_Challenge_
Carry on the forum discussion about Markdown, HTML, and parser strictness, picking up after its final post.

_Reading passage_
-- start --

I'm not claiming you claimed it was a simple specification :-)

I just find it interesting. This would indicate to me that there are 500 "features" in the language. I thought mark-down languages just provided a few shortcuts for producing the most commonly needed HTML features and then provide a fallback to HTML. So if you cannot do it in the markdown language, use HTML instead.


I can't really be bothered to take a look at the tests, but I strongly doubt there are actually 500 features. A large part of those tests are probably trying combinations of features. E.g. suppose markdown only had tables as a feature, and nothing else. That feature alone deserves several several tests (for tables of various sizes, edge cases such as having only the header, having rows with an incorrect number of columns, etc.).

But let's assume we can get away with just a single test for tables. And then we introduce the features "section headers" and "bold" and "underline". All these features can interact (e.g. underlined bold section headers), so we want to test combinations of all those features, and have a nice combinatorial explosion.


I see, combinations. But also the ability to use different combinations of "basic" features in a sense are a specific feature too. Like you can mark text bold and you can mark text as representing a table. But can you mark text within tables bold? If you can that would to me be a "feature" too. If you can not, then that "feature" is missing.


Well, one simply formats the source file as you write it. The other requires a infile -> outfile build step that's more complex.

Whether the latter is worth it tends to depend on other things than parse time.


Why would I care if one is merely “formatting” or not? If I have to run a tool either way, I would prefer one that accepts a user-friendly input language and decouples content from presentation.


Because transforming an .md file into an .html file is a lot more invasive (though taken for granted here I think) than just writing the .html file. It's a build step where there wasn't one before.

I'm not saying it's never worth it.


How does Markdown decouple content from presentation?


You typically write your content in markdown and merge it with HTML templates and CSS.


Are more strict html parsers/renderers, and aren't they faster?


Lenient parsers still benefit from strict input because it lets them avoid lookaround/backtracking.


What do you mean by lookaround/backtracking? You're inside <p>. You encounter another <p>. You can't nest one <p> inside another <p>, so you close current <p> and open new <p>. That's about it. I fail to see where do you need any kind of backtracking.

-- end --

_Items_
-- start --

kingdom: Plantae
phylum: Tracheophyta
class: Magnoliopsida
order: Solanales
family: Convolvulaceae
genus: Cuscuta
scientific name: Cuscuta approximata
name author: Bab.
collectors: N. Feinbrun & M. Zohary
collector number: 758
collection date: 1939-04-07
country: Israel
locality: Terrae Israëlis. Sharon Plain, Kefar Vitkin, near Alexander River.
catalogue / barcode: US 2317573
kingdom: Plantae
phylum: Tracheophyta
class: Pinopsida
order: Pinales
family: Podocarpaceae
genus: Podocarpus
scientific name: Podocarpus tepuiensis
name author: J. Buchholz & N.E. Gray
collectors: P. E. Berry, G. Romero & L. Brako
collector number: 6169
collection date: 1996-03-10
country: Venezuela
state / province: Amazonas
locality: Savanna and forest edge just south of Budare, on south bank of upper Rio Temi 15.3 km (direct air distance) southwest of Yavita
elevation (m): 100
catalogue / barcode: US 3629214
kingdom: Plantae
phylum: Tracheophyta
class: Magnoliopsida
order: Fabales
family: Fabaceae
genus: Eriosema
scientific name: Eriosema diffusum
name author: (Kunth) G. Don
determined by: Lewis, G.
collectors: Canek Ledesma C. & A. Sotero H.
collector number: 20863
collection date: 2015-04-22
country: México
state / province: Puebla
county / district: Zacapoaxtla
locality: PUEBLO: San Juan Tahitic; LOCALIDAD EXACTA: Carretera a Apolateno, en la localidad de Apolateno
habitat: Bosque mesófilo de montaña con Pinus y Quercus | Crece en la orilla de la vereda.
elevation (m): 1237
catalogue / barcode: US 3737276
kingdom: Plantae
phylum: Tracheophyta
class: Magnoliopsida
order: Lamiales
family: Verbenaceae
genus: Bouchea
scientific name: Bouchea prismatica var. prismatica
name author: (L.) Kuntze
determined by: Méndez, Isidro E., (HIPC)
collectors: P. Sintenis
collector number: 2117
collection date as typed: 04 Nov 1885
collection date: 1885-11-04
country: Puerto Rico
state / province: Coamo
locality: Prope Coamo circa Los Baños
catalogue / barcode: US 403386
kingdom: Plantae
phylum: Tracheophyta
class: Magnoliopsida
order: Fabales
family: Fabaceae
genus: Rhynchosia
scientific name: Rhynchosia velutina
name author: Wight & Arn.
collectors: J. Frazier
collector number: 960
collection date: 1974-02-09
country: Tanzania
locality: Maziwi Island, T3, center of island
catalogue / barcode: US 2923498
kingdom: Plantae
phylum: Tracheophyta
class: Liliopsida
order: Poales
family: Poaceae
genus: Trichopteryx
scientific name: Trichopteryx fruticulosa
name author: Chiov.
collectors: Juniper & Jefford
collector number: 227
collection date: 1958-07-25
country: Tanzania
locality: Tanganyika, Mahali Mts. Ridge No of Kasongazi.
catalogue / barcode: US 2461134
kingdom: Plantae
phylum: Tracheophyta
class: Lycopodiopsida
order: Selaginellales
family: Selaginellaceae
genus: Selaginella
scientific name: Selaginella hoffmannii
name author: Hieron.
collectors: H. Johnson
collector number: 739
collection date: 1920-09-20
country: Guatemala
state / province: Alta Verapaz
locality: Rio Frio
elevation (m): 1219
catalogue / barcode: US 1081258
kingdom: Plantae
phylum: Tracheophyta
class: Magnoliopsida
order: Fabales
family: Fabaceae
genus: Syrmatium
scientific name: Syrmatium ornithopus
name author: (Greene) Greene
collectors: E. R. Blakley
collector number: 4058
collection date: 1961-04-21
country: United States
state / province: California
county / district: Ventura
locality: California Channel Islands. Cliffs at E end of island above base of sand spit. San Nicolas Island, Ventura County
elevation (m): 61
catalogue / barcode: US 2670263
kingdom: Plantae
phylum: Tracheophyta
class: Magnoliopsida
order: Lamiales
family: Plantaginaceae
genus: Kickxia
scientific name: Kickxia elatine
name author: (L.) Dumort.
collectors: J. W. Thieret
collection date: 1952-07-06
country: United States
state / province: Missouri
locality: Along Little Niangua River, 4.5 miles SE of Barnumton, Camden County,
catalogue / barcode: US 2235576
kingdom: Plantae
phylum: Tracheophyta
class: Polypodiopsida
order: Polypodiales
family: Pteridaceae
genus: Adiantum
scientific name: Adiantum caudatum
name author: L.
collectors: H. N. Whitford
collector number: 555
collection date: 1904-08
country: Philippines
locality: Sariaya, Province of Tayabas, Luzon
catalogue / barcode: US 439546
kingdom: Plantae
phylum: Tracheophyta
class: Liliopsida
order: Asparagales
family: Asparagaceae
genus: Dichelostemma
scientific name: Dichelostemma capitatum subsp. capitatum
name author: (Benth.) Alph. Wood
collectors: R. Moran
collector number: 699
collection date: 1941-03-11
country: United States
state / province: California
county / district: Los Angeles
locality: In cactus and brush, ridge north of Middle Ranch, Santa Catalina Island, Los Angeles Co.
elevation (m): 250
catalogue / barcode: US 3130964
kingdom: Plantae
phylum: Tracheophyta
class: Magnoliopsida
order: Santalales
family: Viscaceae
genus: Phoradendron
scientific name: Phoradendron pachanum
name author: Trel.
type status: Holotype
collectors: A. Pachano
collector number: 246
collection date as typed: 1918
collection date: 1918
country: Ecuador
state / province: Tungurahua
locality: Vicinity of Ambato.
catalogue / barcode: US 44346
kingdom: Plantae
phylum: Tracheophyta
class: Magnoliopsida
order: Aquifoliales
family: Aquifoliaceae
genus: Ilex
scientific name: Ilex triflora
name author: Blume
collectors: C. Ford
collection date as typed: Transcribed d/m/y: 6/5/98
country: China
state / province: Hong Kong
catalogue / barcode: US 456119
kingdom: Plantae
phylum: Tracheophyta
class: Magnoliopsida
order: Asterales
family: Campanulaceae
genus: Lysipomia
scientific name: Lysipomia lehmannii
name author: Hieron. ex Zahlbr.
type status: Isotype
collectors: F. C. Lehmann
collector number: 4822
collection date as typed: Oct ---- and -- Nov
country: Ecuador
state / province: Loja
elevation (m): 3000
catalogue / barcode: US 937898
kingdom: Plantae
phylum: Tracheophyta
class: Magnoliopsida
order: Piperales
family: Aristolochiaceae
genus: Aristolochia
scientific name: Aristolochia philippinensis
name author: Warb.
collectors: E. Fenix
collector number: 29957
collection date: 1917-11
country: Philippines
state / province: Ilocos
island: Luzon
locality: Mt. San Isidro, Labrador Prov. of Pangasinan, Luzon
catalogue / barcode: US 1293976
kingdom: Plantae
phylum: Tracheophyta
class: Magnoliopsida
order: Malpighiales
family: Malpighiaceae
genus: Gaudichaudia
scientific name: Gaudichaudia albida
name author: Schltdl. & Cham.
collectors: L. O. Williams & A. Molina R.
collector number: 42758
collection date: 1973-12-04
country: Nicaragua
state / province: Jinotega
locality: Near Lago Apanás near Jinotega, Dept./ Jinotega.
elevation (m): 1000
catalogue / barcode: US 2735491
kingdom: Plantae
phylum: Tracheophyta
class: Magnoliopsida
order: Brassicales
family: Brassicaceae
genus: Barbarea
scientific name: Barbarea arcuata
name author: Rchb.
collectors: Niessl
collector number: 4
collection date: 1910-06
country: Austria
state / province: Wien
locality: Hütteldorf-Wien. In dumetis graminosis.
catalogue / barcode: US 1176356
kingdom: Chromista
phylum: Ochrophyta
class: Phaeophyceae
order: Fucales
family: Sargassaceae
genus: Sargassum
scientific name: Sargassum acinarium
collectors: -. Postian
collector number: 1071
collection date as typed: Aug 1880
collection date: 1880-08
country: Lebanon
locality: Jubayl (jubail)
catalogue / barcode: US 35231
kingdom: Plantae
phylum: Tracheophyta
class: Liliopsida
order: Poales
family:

-- end --

_Response to the task_
Well, even in this one example, imagine parser combinators which often mean backtracking the inner <p> so that you can commit to the `openTag('p')` parser. Or your logic may be 'consume all tags that aren't <p>` which is a lookahead.

A better example here is whether you are lenient and accept unescaped html entities like "<" vs "&lt;". If you require it to be escaped "&lt;" or if all entities in your inputs are always escaped, then your text parser never has to backtrack. But if you are lenient, your text parser can do catastrophic levels of backtracking if there is a single "<" somewhere (unless you are careful). Imagine input that starts off "<a small mouse once said". If could be quite a while before your parser knows it's not an anchor open tag.


> Are more strict html parsers/renderers, and aren't they faster?

Are what more strict? You're missing a subject there.

At a guess, you're referencing the differences between Chrome/Firefox rendering times? And are surprised that Chrome is always slower?

In the same completely unscientific stat taking, I found that Chrome was significantly faster at parsing the HTML head element of a document than Firefox, and that difference was enough for Chrome to pull ahead of Firefox in overall rendering times for smaller pages. (Chrome was about 30% of Firefox's time spent in the head.)

However, Firefox was faster at parsing the body, and as I had a larger-than-usual body (50k words is not your average webpage), Firefox was overall faster.


To you and all that have responded: there is no variation in HTML parsing between browsers. All engines are using precisely the same exhaustively-defined algorithm. There is no leniency or strictness. Their performance characteristics may differ outside of parsing, which includes what they do with the result of parsing, but in the parsing itself there should be basically no difference between engines or parsers.


That’s interesting, but surely relying on user agent to ‘fill in the gaps’ is error prone? Surely transpiling prior or during render would be more resilient than trusting browser behaviour


If you're in a situation where resilience against odd browser quirks matters, you probably shouldn't be writing HTML like this anyway. This style is fine for writing HTML for a blog. For any kind of application, it would be a nightmare to try to maintain.

Every time the author introduced a shorthand, they had to clarify that it works only in specific situations. The result of those qualifiers is that you will have to have some code written in the more verbose style anyway. Context switching between those styles and having to decide whether the shorthand works in any given case just isn't worth it on a large project that you'll be making changes to over time.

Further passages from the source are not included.